** Page text **

The report reveals significant improvements in the quality of geography education in schools since the previous 2011 report, while also highlighting areas for further work.  

Ofsted’s recently published geography subject report is titled Getting our bearings and it aims to do exactly that. It is an invitation to pause for a moment as a subject community and take stock of how far we have come, and where we want to go next. The report is based on 50 research visits that took place last year to a representative sample of schools across the country. What we found will hopefully be of use not only to teachers and subject leaders, but also policy makers and subject bodies.

One of the most noticeable findings from these visits was the improvement in curriculum planning that has taken place since Ofsted’s previous subject report was published in 2011. That report found that geography was being lost in cross-curricular ‘topic’ approaches in primary schools, which emphasised generic skills rather than geographical knowledge. It also noted that geography was particularly weak in secondary schools at Key Stage 3. Pupils sometimes received very little specific geography education and the curriculum lacked challenge. What we now see in many schools is a well sequenced curriculum from Key Stage 1 to 3, with particular strengths in Key Stage 3 where leaders are ensuring the curriculum builds not only over a topic but over a series of topics. The recent visits also saw some strengths in how geographical knowledge is being developed in the early years foundation stage through the Understanding the world area of the curriculum.

However, our research visits also pointed to some areas where more care is needed. In most primary schools there was a sequence within each geographical topic, but little sense of the topics connecting and building over time, leading to pupils having a fragmented knowledge of the subject and struggling to answer questions about what they had learned. In secondary schools, exam specifications had often become a de facto curriculum for Key Stage 4. Where practice was strongest, leaders had considered how to create a curriculum from the exam specifications. However, this was very rare. In most cases leaders taught the content as laid out in the specification, simply working through it point by point. As a result, pupils struggled to connect different areas of the subject and see the bigger picture.

** Problems to work on **
(A) List the groups that the passage on Ofsted's geography subject report hopes will find its findings useful.
(B) Carry on the passage on Ofsted's geography subject report from the point where it stops.

** Records **
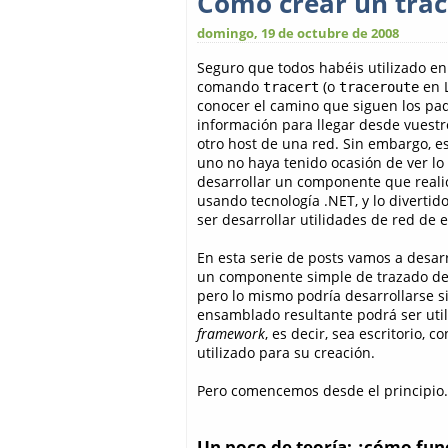
Cómo crear un trace
domingo, 19 de octubre de 2008
Seguro que todos habéis utilizado en
comando
(o
en L
tracert
traceroute
conocer el camino que siguen los pa
información para llegar desde vuestr
otro host de una red. Sin embargo, e
uno no haya tenido ocasión de ver lo 
desarrollar un componente que reali
usando tecnología .NET, y lo divertid
ser desarrollar utilidades de red de e
En esta serie de posts vamos a desarro
un componente simple de trazado de r
pero lo mismo podría desarrollarse si
ensamblado resultante podrá ser util
framework
, es decir, sea escritorio,
utilizado para su creación.
Pero comencemos desde el principio.
Un poco de teoría: ¿cómo fun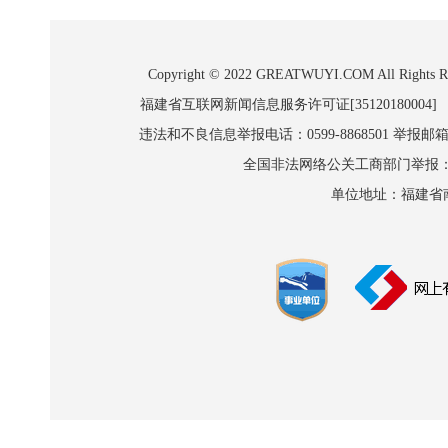
Copyright © 2022 GREATWUYI.COM A
福建省互联网新闻信息服务许可证[35120180004]
违法和不良信息举报电话：0599-8868501 举报邮箱:wl
全国非法网络公关工商部门举报：010-8
单位地址：福建省南平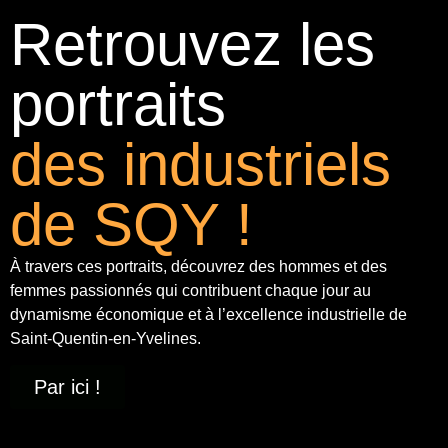
Retrouvez les
portraits
des industriels
de SQY !
À travers ces portraits, découvrez des hommes et des
femmes passionnés qui contribuent chaque jour au
dynamisme économique et à
l’excellence industrielle
de
Saint-Quentin-en-Yvelines.
Par ici !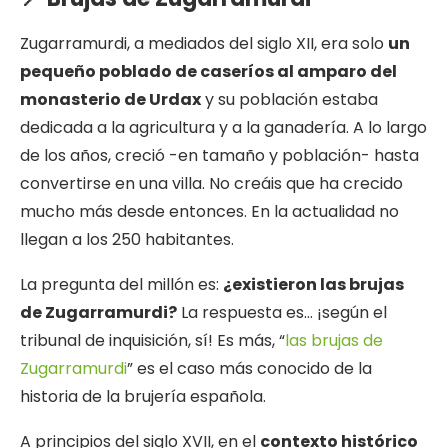
Zugarramurdi, a mediados del siglo XII, era solo
un
pequeño poblado de caseríos al amparo del
monasterio de Urdax
y su población estaba
dedicada a la agricultura y a la ganadería. A lo largo
de los años, creció -en tamaño y población- hasta
convertirse en una villa. No creáis que ha crecido
mucho más desde entonces. En la actualidad no
llegan a los 250 habitantes.
La pregunta del millón es:
¿existieron las brujas
de Zugarramurdi?
La respuesta es… ¡según el
tribunal de inquisición, sí! Es más, “
las brujas de
Zugarramurdi
” es el caso más conocido de la
historia de la brujería española.
A principios del siglo XVII, en el
contexto histórico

** Numbered responses **
(A) Teachers, subject leaders, policy makers, subject bodies

(B)
A third important finding from the visits was the role that fieldwork played in the curriculum. We talked to leaders about fieldwork prior to the Covid-19 pandemic and fieldwork happening now, and found there had been a reduction in the number of trips taking place since the pandemic, but little reduction in the amount of genuine fieldwork. This was because very little fieldwork, as opposed to field trips, had been taking place before the pandemic. Very few leaders, at any key stage, had thought about a curriculum for fieldwork or for developing other geographical skills. As a result, when pupils went out of the classroom, they were not developing a knowledge of how geographers collect, present and analyse data and reach conclusions. Instead, there were isolated events of out of classroom activity, which often lacked a geographical focus. There were some examples of very strong practice where the knowledge of how to complete fieldwork was treated as any other part of the curriculum, but this was rare.

Our report contains a range of findings, including areas of strength and areas where improvement is needed. My main hope is that these feed into our conversations as a subject community about what we want geography in schools to look like and it’s potential to shape how children and young people see and engage with the world.